Ce roman, de son titre original Grande Sertao : Veredas qui laisse place en français à Diadorim, le personnage central et énigmatique du roman, a été publié en 1956 au Brésil. Ce récit que l’on pourrait qualifier d’auto-biographique inversé, relate à la façon romanesque des Trois Mousquetaires d’Alexandre Dumas, ou encore énigmatique et labyrinthique comme Le manuscrit trouvé à Saragosse de Jan Potocki, la vie de jagunço, mercenaire brésilien de la fin du XIXème siècle, du narrateur Riobaldo, devenu au moment où il nous parle propriétaire terrien.

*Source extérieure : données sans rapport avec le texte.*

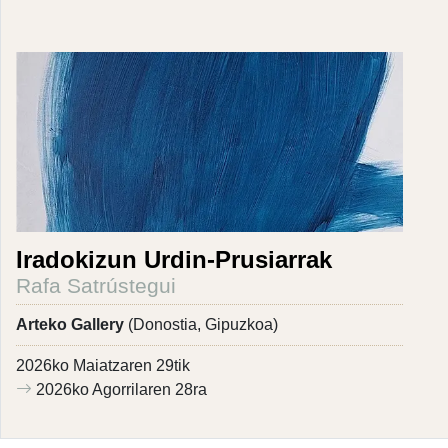
Iradokizun Urdin-Prusiarrak
Rafa Satrústegui
Arteko Gallery
(Donostia, Gipuzkoa)
2026ko Maiatzaren 29tik
2026ko Agorrilaren 28ra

Dans un flux de paroles inépuisables adressées à un auditeur faussement inconnu – puisqu’il s’agit pour l’auteur de s’adresser directement à son lecteur -, nous suivons les aventures, la vie, les combats qui eurent lieu au sein du sertao, ce lieu reculé du Brésil, loin des tumultes des villes, proche de la nature, du désert, de la faune et de la flore, au cœur de l’humain et de son animalité.

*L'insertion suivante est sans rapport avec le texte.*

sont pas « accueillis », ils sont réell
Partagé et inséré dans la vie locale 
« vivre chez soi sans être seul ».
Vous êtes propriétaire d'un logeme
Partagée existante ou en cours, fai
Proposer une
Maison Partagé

Évoluant au sein du bétail et des chevaux, au service des propriétaires des fazendas, les fazendeiros, ce que nous raconte le narrateur, au-delà de son long fleuve tumultueux et inquiétant de paroles, à l’instar du fleuve Chico dont il fait l’épreuve, c’est son désir de rencontrer le diable, non celui dont on parle de façon superstitieuse, mais celui qui habite en nous.

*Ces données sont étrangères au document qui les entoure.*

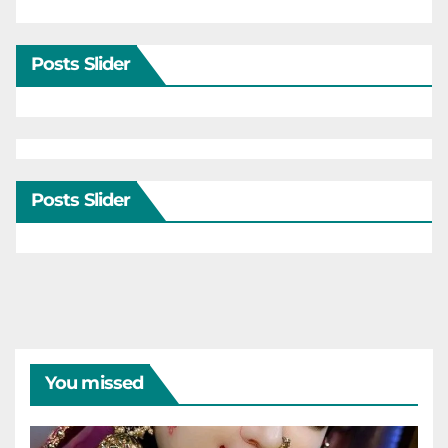
Posts Slider
Posts Slider
You missed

Si Riobaldo déverse sa vie sous nos yeux de lecteurs, c’est probablement pour se vider de ce diable qu’il a rencontré puis laissé entrer en lui, ce désir de pouvoir absolu incarné par Hermogenés, qui l’entraînera jusqu’à la perte de Diadorim qu’il aime au-delà de l’amitié, d’un amour mystérieux que le seul mystère de ce personnage puisse incarné.
Si la femme se voile pour se cacher à elle-même, l’homme le fait de façon flagrante pour échapper au regard de l’autre. Diadorim ne cache jamais son mystère à Riobaldo.
Et cet amour innommable conduit l’homme Riobaldo, devenu Crotal-Blanc puis chef de son équipée de jagunços, vers un pacte illusoire avec le diable, avec la mort, celle du renoncement à la toute-puissance qui lui voudra la mort d’Hermogenés – cette incarnation du Mal dans ce qu’il y a de plus immatériel tant ce personnage ne pense pas et est continuellement esclave de son propre maître -, mais aussi lui coûtera la mort de son amour.
La haine et l’amour n’auront jamais été si culminants dans leurs combats que dans cette ultime rencontre que nous conte Joao Guimaraes Rosa.
Cet amour sera révélé dans l’éclat de sa vérité, celle de la féminité plurielle : les amours de Riobaldo n’étaient que belles et interdites, silencieuses.